Question 144794
It depends.  Does the order of the group of 4 people matter?  Let's say your group of 9 consists of Alice, Bob, Carly, David, Ernest, Fran, Gillian, Henry, and Iris.  Clearly, Alice, Bob, Carly, and David is one set of 4 people that you could select.  The question is this:  Is Alice, Bob, Carly, and David different from David, Carly, Bob, and Alice?  If you were just selecting 4 committee members, then the order doesn't matter, but if you were selecting a Club President, Vice-President, Secretary, and Treasurer, then order would definitely matter.


So, if order matters, then you have a permutation of 9 things taken 4 at a time given by: {{{9!/(9-4)!}}}.  Here's a calculation shortcut:  {{{9!/(9-4)!=9!/5!=9*8*7*6*5!/5!=9*8*7*6}}}.  

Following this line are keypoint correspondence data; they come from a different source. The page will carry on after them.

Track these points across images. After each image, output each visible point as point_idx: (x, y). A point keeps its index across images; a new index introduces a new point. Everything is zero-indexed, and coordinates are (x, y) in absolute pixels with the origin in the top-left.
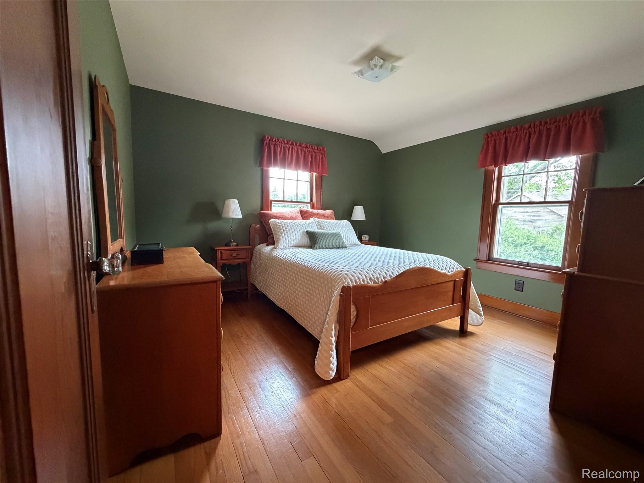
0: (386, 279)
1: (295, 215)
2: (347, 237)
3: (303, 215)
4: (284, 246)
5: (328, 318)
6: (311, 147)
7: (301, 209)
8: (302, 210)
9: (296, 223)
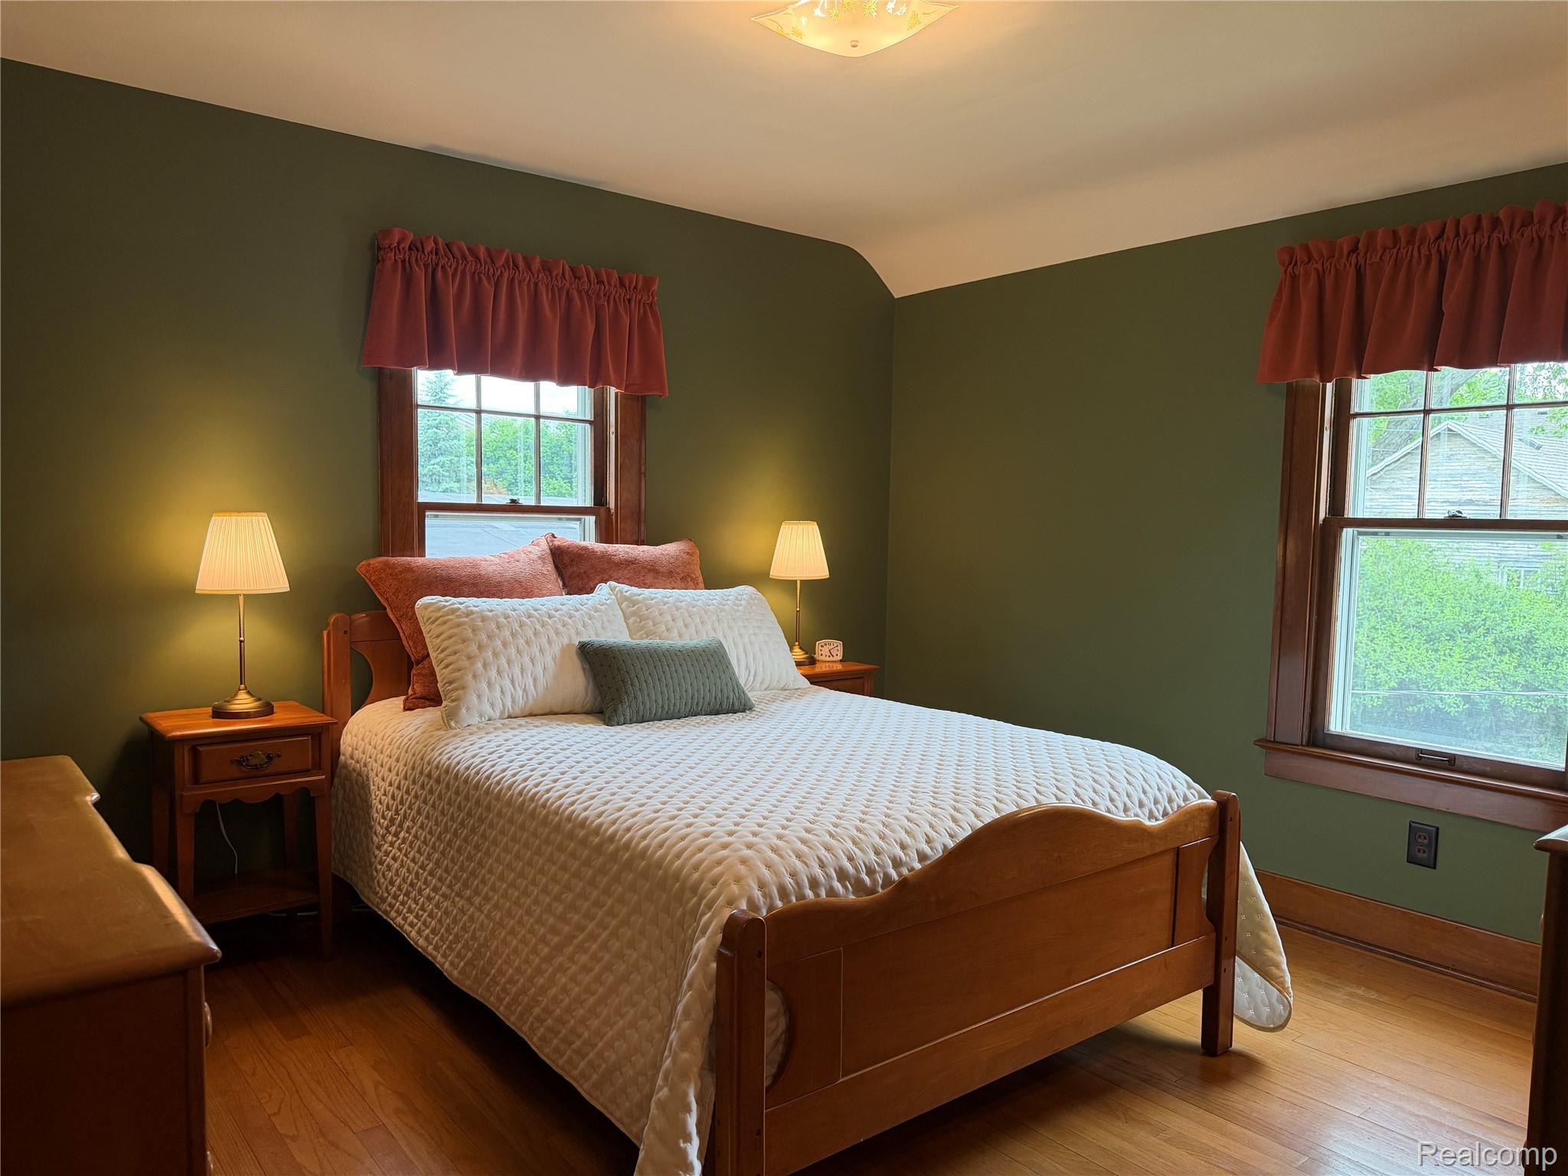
0: (905, 871)
1: (528, 570)
2: (754, 659)
3: (565, 566)
4: (481, 716)
5: (669, 1060)
6: (592, 274)
7: (557, 543)
8: (559, 548)
9: (536, 610)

If order does not matter, then you have a combination, and the answer you got for the permutation is too large by a factor of the number of ways that you can arrange the group of 4, namely 4!.  So you need to divide the permutation calculation by that amount:  The combination of 9 things taken 4 at a time is then: {{{9!/(4!(9-4)!)}}}.  Use the same calculation shortcut from above:


{{{9!/(4!(9-4)!)=9*8*7*6/(4*3*2)=3*2*7*2}}}.